2. Making New Friends Can be the Best Part: Because so many people may feel a little out of their element, saying hello to those around you can go a long way to put everyone at ease. Additionally, some of the people you interact with may turn out to be some of the most inspiring people you'll ever meet. Think about it, you're surrounded by a bunch of passionate, like-minded marchers. This is a perfect opportunity to make new friends and be inspired by others stories.
3. Be Mindful of Children and Those with Disabilities: Marches can get crowded, and its easy for children to be separated from their families and those with physical disabilities to be left behind or even injured. Please be courteous to those around you and don't be afraid to offer help to those who may need it. It is also important to stay clear of any areas designated for wheel chairs of those in need of ADA accommodations.
4. No Sign Necessary: Didn't have time to make a sign? Who cares? Your presence is all that matters.
5. There May be Counter-Protesters: It is not uncommon for those with opposing view to show up and make their voices heard. This is typical, and the best thing you can do is to not engage, keep things peaceful, and continue along the march route. If you do feel unsafe, contact the authorities for help instead of trying to solve the problem yourself.
6. Listen to the Speakers: Those that are most affected by whatever your marching for/against may be asked to speak at the beginning or end of the march (sometimes both!). Marching for their rights means nothing if you're not also willing to hear what they have to say and learn from their stories.
7. Get Permission Before Taking a Picture: Sure, take that selfie, but if you see an adorable child with a cute sign, or even an adult with a clever sign, please ask for permission before taking a photo.
8. Dress Appropriately for the Weather: It can be hot during the march itself, but standing around before and after may be chilly. Wear layers and comfortable shoes. Additionally, make sure your phone, keys, wallet, and other valuable are tucked away out of sight.
9. Keep The Area Clean: Please be sure that any signs, food, soda cans, etc. that you bring with you leave with you. Leaving a mess behind is disrespectful to those who live and work in the area. Additionally, that is more work for the volunteers, who are often small in number, to do.

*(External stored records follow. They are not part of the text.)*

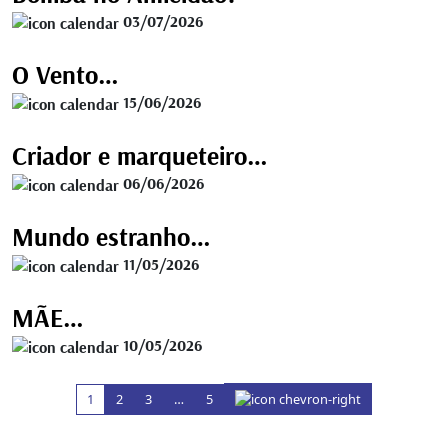
03/07/2026
O Vento…
15/06/2026
Criador e marqueteiro…
06/06/2026
Mundo estranho…
11/05/2026
MÃE…
10/05/2026
1
2
3
…
5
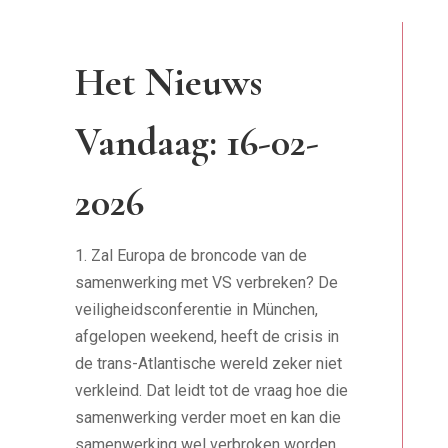
Het Nieuws
Vandaag: 16-02-
2026
1. Zal Europa de broncode van de
samenwerking met VS verbreken? De
veiligheidsconferentie in München,
afgelopen weekend, heeft de crisis in
de trans-Atlantische wereld zeker niet
verkleind. Dat leidt tot de vraag hoe die
samenwerking verder moet en kan die
samenwerking wel verbroken worden.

10. Marching is Just the Beginning: It is easy to show up, march, and feel like you've done your part, but the truth is a march is just the beginning. Contact your local representatives, get involved with advocacy groups, volunteer your time and resources. A march can be a great way to send a message and raise awareness, but it doesn't solve a problem. Only your continued hard work can.
Follow these tips and you're sure to have a wonderful experience.